I wish I could be as optimistic about the first quarter results posted yesterday by JPMorgan Chase (JPM) as the stock market was. The market apparently focused on the 74 cents a share in earnings—a great big 11 cents a share above Wall Street projections. The stock climbed $1.86 or 4.04% on the news.
But I was looking to see if the bank had turned the quarter on loan loss reserves. When a bank stops having to deduct from earnings to reserve for growing bad loans, earnings per share can soar. As the big bank least damaged by the financial crisis, I expect JPMorgan Chase to signal a shift that will ripple out to banks all across the sector. And I was hoping to see signs in first quarter earnings that this shift would be upon us as early as next quarter.
No such luck.
The bank did release $1 billion in credit card loan loss reserves. That was the kind of move I was looking for across the bank.

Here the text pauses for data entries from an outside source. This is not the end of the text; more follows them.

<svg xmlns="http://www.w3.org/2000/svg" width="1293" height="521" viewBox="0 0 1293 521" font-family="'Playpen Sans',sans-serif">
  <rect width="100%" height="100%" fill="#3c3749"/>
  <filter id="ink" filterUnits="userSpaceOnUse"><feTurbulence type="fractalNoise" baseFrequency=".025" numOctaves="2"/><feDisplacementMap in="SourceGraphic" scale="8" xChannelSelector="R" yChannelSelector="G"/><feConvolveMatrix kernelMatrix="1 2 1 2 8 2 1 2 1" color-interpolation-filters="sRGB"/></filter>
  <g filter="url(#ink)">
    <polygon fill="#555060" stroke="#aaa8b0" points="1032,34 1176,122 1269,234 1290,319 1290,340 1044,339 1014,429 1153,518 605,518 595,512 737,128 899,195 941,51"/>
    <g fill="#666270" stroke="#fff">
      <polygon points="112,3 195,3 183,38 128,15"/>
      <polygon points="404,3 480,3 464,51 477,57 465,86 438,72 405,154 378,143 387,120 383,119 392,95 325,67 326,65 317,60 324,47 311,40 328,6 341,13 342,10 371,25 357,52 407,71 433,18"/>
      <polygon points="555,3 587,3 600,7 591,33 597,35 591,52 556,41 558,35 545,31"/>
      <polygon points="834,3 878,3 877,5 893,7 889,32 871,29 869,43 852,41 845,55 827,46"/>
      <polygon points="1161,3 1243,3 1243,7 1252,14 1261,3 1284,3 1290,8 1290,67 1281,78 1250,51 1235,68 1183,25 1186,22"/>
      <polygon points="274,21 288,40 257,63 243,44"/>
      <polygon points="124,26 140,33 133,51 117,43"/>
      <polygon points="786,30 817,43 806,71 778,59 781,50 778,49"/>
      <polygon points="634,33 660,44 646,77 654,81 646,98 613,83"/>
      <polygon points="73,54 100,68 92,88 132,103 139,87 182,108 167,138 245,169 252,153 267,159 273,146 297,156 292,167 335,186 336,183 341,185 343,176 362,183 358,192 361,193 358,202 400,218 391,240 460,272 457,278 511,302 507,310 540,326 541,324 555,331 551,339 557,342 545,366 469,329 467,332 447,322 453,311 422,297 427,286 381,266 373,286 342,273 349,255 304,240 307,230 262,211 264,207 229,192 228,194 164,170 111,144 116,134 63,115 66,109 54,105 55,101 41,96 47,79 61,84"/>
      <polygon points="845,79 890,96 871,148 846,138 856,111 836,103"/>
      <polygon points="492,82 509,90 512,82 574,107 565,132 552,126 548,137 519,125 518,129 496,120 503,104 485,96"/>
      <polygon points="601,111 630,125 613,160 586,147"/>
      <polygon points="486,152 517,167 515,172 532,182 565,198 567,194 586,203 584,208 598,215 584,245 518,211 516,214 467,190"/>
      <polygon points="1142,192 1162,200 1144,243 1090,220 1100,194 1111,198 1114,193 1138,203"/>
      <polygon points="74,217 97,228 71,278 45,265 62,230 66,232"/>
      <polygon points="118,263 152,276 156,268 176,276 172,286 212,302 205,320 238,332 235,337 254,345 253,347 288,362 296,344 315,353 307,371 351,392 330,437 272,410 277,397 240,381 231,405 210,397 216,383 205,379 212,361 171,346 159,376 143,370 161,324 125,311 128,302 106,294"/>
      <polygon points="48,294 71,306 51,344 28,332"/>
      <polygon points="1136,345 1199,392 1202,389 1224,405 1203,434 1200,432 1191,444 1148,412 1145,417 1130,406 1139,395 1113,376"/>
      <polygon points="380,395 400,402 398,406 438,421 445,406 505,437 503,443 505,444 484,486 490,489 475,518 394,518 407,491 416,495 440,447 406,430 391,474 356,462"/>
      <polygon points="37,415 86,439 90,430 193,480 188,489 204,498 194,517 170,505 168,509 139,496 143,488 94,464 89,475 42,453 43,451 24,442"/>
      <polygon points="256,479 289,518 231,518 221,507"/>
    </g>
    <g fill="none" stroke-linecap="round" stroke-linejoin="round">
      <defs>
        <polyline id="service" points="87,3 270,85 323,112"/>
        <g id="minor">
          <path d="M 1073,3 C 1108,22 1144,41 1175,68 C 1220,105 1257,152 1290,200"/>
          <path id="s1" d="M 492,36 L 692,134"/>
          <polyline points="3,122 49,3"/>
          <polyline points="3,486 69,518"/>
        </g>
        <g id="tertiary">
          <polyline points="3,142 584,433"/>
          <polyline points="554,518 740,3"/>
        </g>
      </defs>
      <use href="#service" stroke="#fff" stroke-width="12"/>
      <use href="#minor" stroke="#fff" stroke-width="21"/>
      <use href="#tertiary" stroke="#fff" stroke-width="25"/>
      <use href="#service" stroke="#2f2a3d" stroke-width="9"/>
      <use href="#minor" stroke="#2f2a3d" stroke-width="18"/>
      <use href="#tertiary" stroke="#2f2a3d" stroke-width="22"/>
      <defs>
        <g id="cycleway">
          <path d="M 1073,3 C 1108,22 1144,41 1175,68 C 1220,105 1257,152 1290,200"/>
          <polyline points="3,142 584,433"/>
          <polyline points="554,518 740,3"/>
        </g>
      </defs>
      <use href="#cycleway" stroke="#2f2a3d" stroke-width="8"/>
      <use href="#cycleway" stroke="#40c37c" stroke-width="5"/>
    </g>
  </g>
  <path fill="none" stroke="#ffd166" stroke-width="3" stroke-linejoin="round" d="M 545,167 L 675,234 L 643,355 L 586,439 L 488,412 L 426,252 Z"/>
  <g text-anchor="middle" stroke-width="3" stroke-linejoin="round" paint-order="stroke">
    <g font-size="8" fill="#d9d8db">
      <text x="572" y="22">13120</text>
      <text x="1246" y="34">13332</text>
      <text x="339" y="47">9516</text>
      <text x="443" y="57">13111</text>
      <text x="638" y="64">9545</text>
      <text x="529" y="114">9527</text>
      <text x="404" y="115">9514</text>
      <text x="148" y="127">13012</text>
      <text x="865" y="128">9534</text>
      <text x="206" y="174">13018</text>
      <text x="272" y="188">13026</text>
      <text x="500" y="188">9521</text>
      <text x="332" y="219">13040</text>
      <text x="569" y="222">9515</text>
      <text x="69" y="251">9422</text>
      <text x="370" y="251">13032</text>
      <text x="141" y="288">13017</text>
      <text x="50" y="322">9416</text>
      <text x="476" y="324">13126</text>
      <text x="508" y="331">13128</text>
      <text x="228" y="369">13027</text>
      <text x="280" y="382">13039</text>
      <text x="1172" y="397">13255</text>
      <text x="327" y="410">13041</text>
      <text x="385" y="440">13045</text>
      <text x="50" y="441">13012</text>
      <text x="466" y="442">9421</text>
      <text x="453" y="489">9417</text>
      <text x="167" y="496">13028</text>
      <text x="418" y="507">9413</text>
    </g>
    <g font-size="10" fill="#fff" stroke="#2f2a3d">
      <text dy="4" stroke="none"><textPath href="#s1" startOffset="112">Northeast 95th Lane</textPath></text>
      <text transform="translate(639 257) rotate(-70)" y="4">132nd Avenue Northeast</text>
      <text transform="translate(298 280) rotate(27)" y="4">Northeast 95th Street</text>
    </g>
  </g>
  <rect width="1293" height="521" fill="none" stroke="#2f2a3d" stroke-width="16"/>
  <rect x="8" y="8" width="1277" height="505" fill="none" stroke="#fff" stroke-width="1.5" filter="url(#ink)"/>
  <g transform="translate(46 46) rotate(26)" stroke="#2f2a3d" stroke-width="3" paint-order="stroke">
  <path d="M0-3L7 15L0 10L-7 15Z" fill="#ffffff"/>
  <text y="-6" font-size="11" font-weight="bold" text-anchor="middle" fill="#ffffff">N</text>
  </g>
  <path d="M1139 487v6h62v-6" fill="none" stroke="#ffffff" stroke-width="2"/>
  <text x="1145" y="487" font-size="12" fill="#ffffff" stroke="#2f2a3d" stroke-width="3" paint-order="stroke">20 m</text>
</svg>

But JPMorgan Chase more than made up for that release by adding loan loss reserves for other types of consumer lending.
In its retail financial services business, which includes retail banking, and mortgage and other consumer lending the provision for credit losses in the quarter was $3.7 billion. That’s down from the fourth quarter but down a relatively scant $496 million. The loan loss reserves included $1.2 billion for further deterioration in the portfolios JPMorgan Chase purchased when it bought Washington Mutual.
But there were plenty of home grown problems too. The bank charged off $1.1 billion in home equity loans, even with the $1.1 billion in charge offs in the first quarter of 2009. Another $457million in charge offs came in the bank’s subprime mortgage portfolios. That was actually an increase from the $364 million in charge offs in the first quarter of 2009. Prime mortgage charge offs came in at $459 million, up from $312 million in the first quarter of 2009.

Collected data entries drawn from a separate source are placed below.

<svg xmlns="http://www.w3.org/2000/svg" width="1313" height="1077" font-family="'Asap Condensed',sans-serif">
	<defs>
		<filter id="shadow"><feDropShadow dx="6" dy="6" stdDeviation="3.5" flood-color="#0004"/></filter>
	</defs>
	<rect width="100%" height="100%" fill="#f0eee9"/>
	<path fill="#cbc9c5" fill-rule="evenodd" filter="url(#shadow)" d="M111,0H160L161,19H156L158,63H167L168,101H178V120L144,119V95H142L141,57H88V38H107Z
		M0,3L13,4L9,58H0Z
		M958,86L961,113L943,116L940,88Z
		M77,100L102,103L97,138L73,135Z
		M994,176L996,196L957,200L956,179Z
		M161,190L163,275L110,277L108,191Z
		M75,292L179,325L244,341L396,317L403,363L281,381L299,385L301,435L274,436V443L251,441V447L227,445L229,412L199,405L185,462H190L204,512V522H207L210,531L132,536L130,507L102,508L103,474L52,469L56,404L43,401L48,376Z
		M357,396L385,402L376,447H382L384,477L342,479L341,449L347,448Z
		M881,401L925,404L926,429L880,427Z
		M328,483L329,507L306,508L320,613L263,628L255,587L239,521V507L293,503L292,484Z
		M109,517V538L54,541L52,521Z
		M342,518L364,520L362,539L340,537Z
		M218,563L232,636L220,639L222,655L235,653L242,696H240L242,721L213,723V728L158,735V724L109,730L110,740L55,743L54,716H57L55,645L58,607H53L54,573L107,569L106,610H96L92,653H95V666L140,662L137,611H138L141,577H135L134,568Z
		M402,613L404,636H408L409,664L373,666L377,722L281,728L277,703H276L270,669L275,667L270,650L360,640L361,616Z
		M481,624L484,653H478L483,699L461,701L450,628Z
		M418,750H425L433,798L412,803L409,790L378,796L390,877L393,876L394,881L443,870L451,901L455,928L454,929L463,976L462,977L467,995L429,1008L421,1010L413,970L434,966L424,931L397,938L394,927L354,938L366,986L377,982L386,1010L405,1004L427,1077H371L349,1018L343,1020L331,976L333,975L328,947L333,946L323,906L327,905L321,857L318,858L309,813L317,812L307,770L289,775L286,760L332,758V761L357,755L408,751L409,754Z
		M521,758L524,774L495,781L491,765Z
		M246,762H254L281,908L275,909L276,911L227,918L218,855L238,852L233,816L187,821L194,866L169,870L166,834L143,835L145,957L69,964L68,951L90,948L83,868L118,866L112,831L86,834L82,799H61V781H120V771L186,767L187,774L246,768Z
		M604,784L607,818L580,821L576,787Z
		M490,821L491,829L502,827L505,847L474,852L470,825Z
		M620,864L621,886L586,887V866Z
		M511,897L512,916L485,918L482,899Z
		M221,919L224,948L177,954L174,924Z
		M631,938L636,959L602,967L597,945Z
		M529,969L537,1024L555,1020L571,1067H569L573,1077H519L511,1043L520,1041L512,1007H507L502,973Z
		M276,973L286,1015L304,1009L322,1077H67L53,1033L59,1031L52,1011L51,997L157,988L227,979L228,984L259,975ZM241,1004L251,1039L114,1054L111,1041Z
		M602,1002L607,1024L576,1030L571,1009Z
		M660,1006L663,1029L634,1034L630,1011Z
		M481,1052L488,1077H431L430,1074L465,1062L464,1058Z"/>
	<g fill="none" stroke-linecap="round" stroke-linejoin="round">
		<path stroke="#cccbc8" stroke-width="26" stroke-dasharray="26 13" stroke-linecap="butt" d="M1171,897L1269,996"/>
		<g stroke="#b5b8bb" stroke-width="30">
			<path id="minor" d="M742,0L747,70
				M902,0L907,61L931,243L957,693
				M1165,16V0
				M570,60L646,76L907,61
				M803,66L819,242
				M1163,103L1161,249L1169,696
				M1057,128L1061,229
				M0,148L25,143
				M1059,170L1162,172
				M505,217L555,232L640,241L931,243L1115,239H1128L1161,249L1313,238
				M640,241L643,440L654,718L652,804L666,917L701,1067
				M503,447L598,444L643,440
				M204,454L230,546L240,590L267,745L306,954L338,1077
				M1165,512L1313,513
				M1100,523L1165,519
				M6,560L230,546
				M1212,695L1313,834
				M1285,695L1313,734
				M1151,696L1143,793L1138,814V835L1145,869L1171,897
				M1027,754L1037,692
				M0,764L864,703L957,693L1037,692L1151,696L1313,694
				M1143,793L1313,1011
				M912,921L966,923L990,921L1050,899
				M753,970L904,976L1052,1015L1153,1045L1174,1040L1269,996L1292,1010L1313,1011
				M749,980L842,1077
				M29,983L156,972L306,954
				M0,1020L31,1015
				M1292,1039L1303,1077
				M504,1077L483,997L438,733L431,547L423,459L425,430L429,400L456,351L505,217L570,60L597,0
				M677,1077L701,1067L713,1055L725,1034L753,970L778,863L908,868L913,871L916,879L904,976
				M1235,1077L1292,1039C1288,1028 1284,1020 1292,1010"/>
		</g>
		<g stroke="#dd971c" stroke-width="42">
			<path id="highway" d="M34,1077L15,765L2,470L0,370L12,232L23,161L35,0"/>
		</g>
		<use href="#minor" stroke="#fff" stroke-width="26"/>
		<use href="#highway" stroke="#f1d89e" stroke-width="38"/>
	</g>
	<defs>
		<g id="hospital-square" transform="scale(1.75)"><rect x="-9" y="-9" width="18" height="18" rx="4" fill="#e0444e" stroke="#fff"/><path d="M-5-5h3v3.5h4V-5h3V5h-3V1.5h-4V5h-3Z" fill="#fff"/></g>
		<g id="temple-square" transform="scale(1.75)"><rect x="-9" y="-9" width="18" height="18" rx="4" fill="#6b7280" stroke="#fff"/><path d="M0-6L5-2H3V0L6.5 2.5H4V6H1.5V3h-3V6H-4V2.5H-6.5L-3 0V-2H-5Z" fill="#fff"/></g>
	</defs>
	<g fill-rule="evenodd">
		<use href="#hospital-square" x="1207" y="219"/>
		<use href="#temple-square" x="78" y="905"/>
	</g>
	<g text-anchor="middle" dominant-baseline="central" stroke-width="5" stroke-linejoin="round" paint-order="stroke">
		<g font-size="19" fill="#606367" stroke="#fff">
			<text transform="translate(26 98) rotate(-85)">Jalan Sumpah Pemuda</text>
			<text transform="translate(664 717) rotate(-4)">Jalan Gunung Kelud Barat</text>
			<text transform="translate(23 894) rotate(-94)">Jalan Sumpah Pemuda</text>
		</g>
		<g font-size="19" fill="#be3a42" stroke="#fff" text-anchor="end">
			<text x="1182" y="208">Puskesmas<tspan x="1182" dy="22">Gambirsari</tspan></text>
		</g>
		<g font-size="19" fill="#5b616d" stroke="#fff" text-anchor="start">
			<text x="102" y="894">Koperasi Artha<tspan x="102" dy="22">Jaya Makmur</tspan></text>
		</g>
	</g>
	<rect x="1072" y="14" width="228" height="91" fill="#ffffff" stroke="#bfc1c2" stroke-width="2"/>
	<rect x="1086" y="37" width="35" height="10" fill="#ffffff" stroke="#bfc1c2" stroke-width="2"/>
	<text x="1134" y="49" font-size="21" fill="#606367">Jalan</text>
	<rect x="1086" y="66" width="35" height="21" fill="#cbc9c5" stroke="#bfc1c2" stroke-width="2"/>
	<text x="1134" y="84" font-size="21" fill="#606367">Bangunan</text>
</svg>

Management did say that delinquencies were down for all types of mortgages and for credit cards too. That’s a positive sign since today’s delinquencies have a nasty habit of becoming tomorrow’s bad loans.
But even that good news means that the turn in bad loans and loan loss reserves is still a way off.
How far off? Bank of America (BAC) reports before the open on Friday, April 16 and Wells Fargo before the open on April 21. Maybe those big banks will give investors the good news on loan loss reserves that JPMorgan Chase didn’t.